Nun liegt er da, Herr Ingmar, er scheint so vieles sagen zu wollen, aber es ist zu spät. Er ringt um jede Silbe und wirkt, als ob er jetzt bereit wäre alles auszusprechen, was ihn belastet, wenn es denn nur ginge.

"Da wäre noch so viel zu sagen?" Er nickt. "Der Schmerz um Ihren Sohn, die Sorge um ihre Familie, wie sie mit diesem neuen Verlust umgehen werden, wenn Sie gehen müssen?" Er nickt und keucht und Tränen steigen ihm in die Augen. "Ja." Mit wenigen Worten spricht er vom unaussprechlichen. Vom Schmerz, der keine Worte kennt, und von der Hoffnung, der einzigen, seinen Sohn wieder zu sehen, "drüben", und dem Trost, der das für seine Lieben ist.

"Manchmal gibt es einfach keine Worte mehr. Manchmal kann man es nur noch hinlegen und hoffen, dass Ein Anderer vollendet, was wir begonnen haben..." "Ja," keucht Herr Ingmar unter Tränen.

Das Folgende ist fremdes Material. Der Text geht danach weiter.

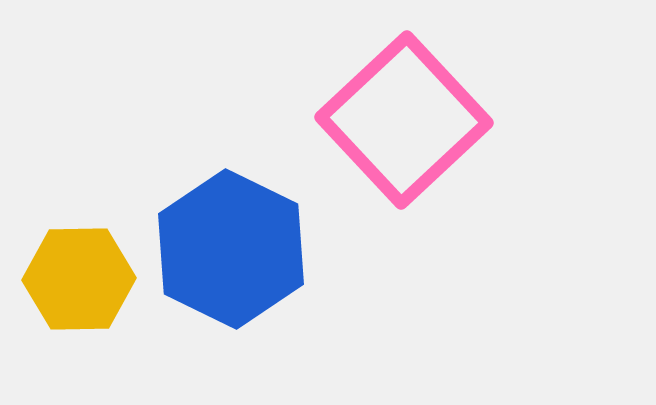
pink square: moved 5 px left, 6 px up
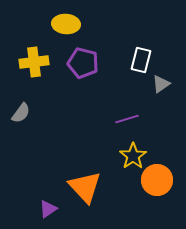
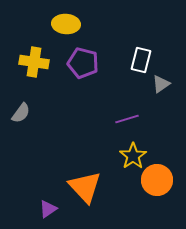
yellow cross: rotated 16 degrees clockwise
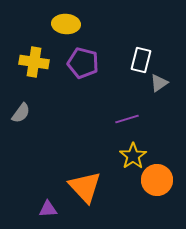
gray triangle: moved 2 px left, 1 px up
purple triangle: rotated 30 degrees clockwise
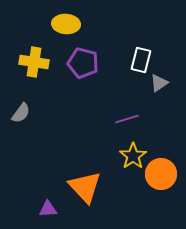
orange circle: moved 4 px right, 6 px up
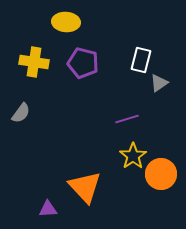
yellow ellipse: moved 2 px up
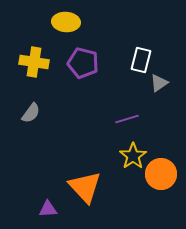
gray semicircle: moved 10 px right
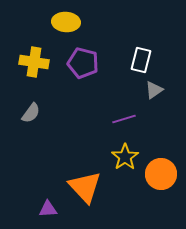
gray triangle: moved 5 px left, 7 px down
purple line: moved 3 px left
yellow star: moved 8 px left, 1 px down
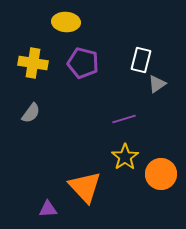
yellow cross: moved 1 px left, 1 px down
gray triangle: moved 3 px right, 6 px up
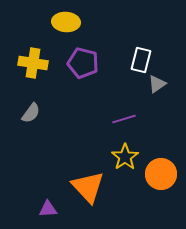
orange triangle: moved 3 px right
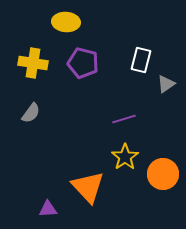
gray triangle: moved 9 px right
orange circle: moved 2 px right
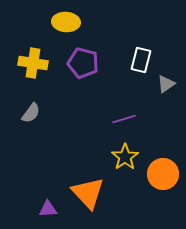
orange triangle: moved 6 px down
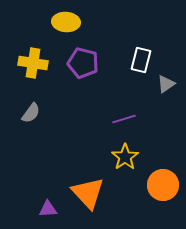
orange circle: moved 11 px down
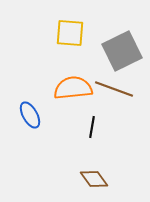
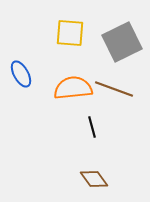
gray square: moved 9 px up
blue ellipse: moved 9 px left, 41 px up
black line: rotated 25 degrees counterclockwise
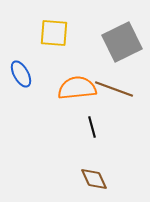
yellow square: moved 16 px left
orange semicircle: moved 4 px right
brown diamond: rotated 12 degrees clockwise
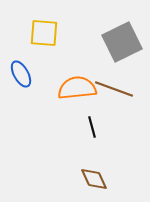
yellow square: moved 10 px left
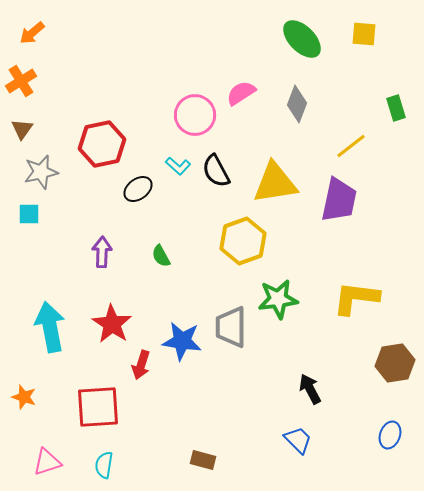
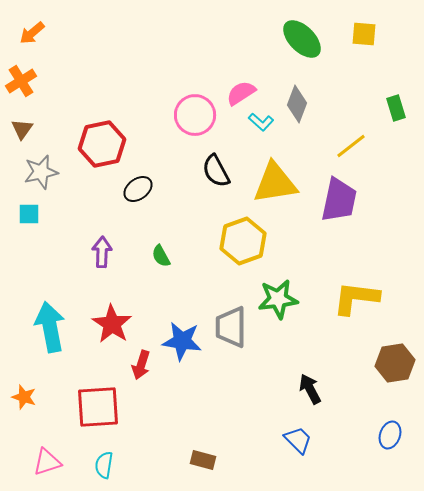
cyan L-shape: moved 83 px right, 44 px up
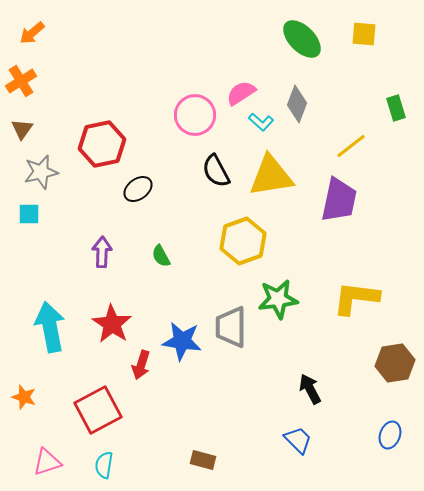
yellow triangle: moved 4 px left, 7 px up
red square: moved 3 px down; rotated 24 degrees counterclockwise
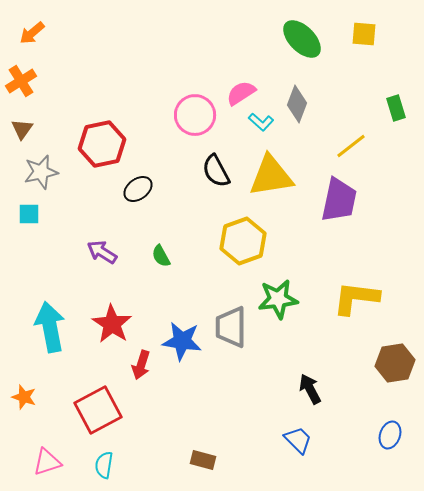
purple arrow: rotated 60 degrees counterclockwise
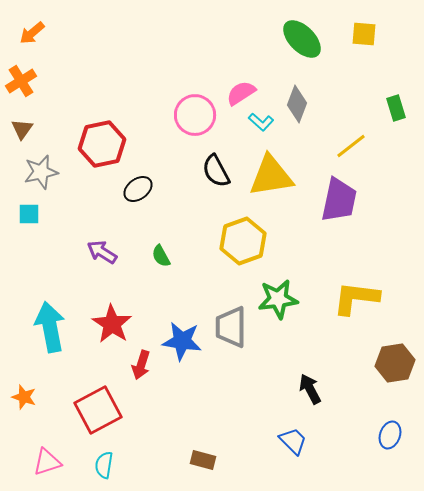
blue trapezoid: moved 5 px left, 1 px down
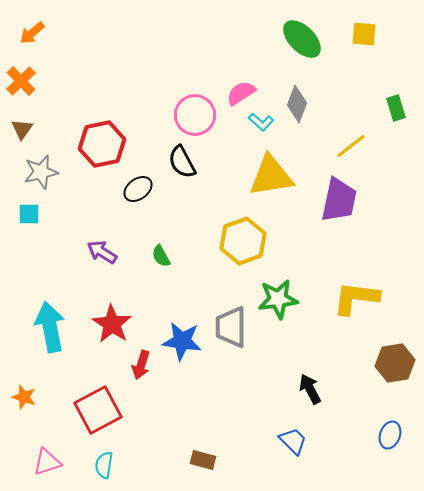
orange cross: rotated 12 degrees counterclockwise
black semicircle: moved 34 px left, 9 px up
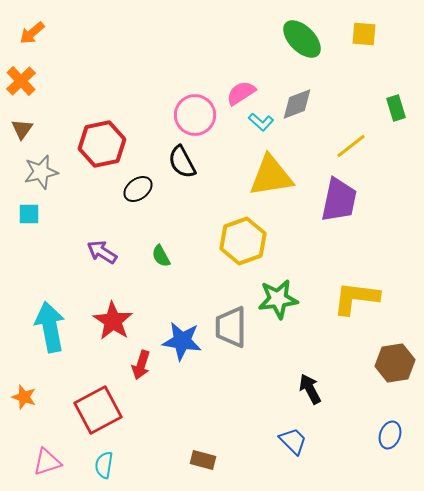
gray diamond: rotated 48 degrees clockwise
red star: moved 1 px right, 3 px up
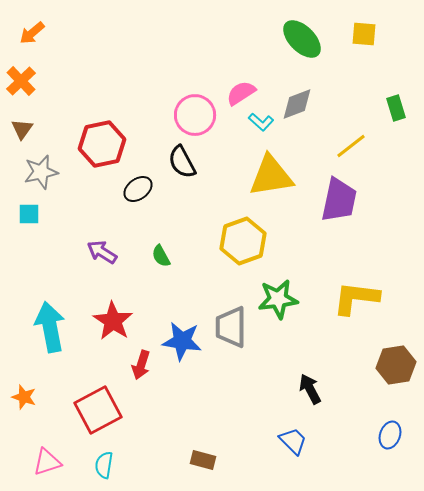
brown hexagon: moved 1 px right, 2 px down
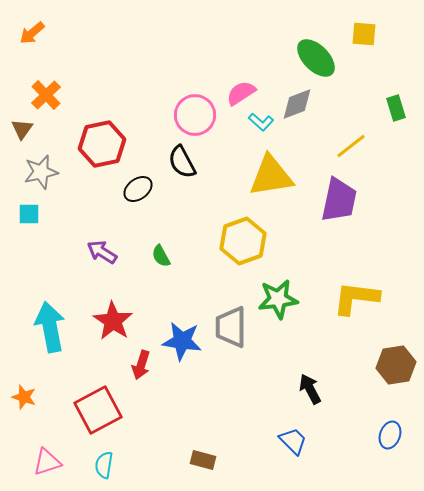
green ellipse: moved 14 px right, 19 px down
orange cross: moved 25 px right, 14 px down
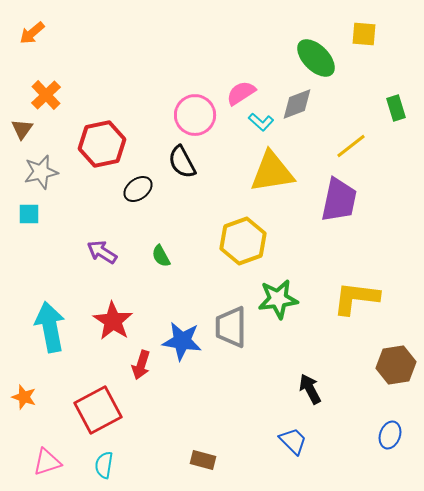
yellow triangle: moved 1 px right, 4 px up
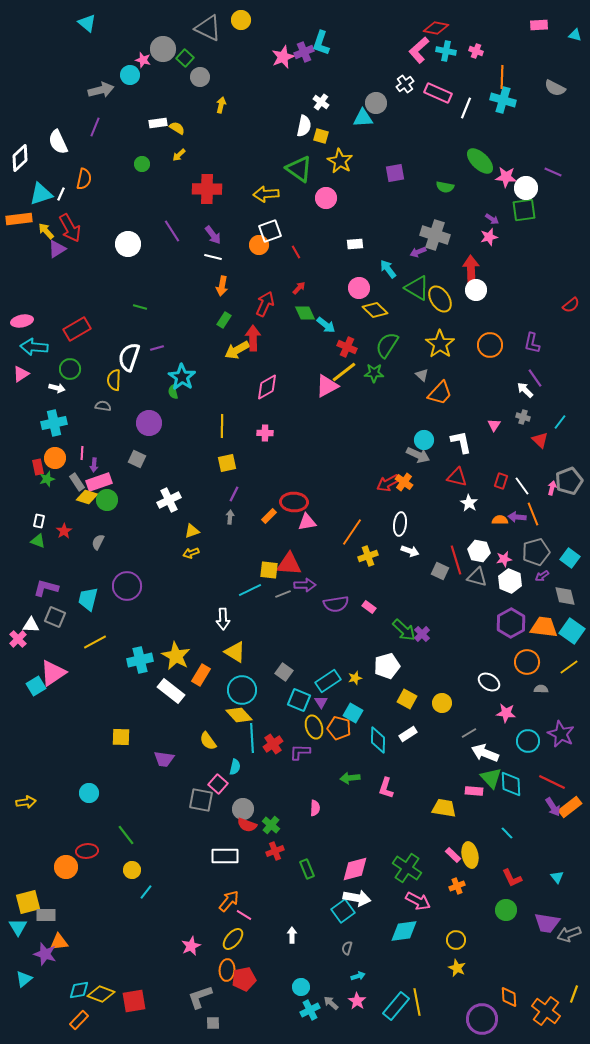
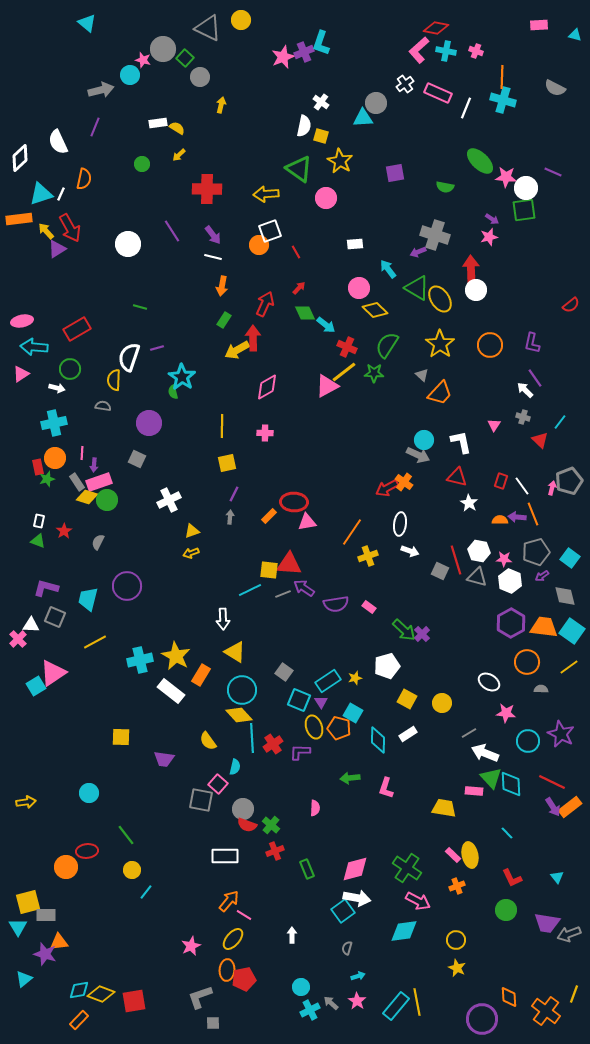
red arrow at (388, 483): moved 1 px left, 5 px down
pink star at (504, 559): rotated 14 degrees clockwise
purple arrow at (305, 585): moved 1 px left, 3 px down; rotated 145 degrees counterclockwise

Ich deute auf das kleine Bild der Gottesmutter auf seinem Nachttisch. "Wissen Sie, was ich am Abend mache, wenn ich keine Worte mehr finde für alles gehörte und all die Menschen des Tages?" Er schüttelt den Kopf. "Ich lege alles wie in eine Schale zu Füssen der Muttergottes auf meinem Kaminsims. Ich weiss, bei ihr ist alles gut aufgehoben, sie bringt alles vor Gott, und Er macht alles gut." Herr Ingmar weint. "Möchten Sie, dass wir das zusammen tun?" "Ja..." Und so taste ich im Gebet nach Worten, um sie der unsagbaren Last Herrn Ingmars zu leihen. "In Deine Hände leg ich voll Vertrauen meinen Geist. Du hast mich erlöst, Herr, du treuer Gott."

Er atmet ruhiger. "Möchten Sie, dass der Priester Sie heute Abend noch besucht und Ihnen die Krankensakramente spendet?" Herr Ingmar nickt. Ich verspreche ihm mein Gebet "Gott hat alles gehört, und unsere gute Mutter wird Ihrer Familie alles ungesagte ins Herz übersetzen zur rechten Zeit, da vertraue ich fest drauf!" Herr Ingmar lächelt. Sein Blick ist hell.

In der Morgendämmerung stirbt Herr Ingmar. Das Fenster steht offen und die Vögel zwitschern, als ich mit den Angehörigen an seinem Bett stehe. So schnell sei es jetzt gegangen, so vieles unabgeschlossen, unausgesprochen. Herr Ingmar liegt da, im Frieden, das gerahmte Bildchen mit der Gottesmutter mit beiden Händen umschlossen. "Er hat mich gebeten, Ihnen etwas auszurichten," sage ich, und blicke auf das Bild. "Alles, was er Ihnen nicht mehr sagen konnte, das hat er wie in eine Schale in ihre Hände gelegt. Sie möge es Ihnen ins Herz übersetzen, wenn die Zeit gekommen ist." Fest halten sich Frau und Kinder in den Armen. Dann löst sich die jüngste Tochter aus der Umarmung. Zart streicht Sie ihrem toten Vater über die Wange, dann über die Hände, dann über das Bild. Ihr Blick streift mich, als sie zurück zur Familie tritt. Ich verabschiede mich still. Es ist alles gesagt. Alles ist in guten Händen.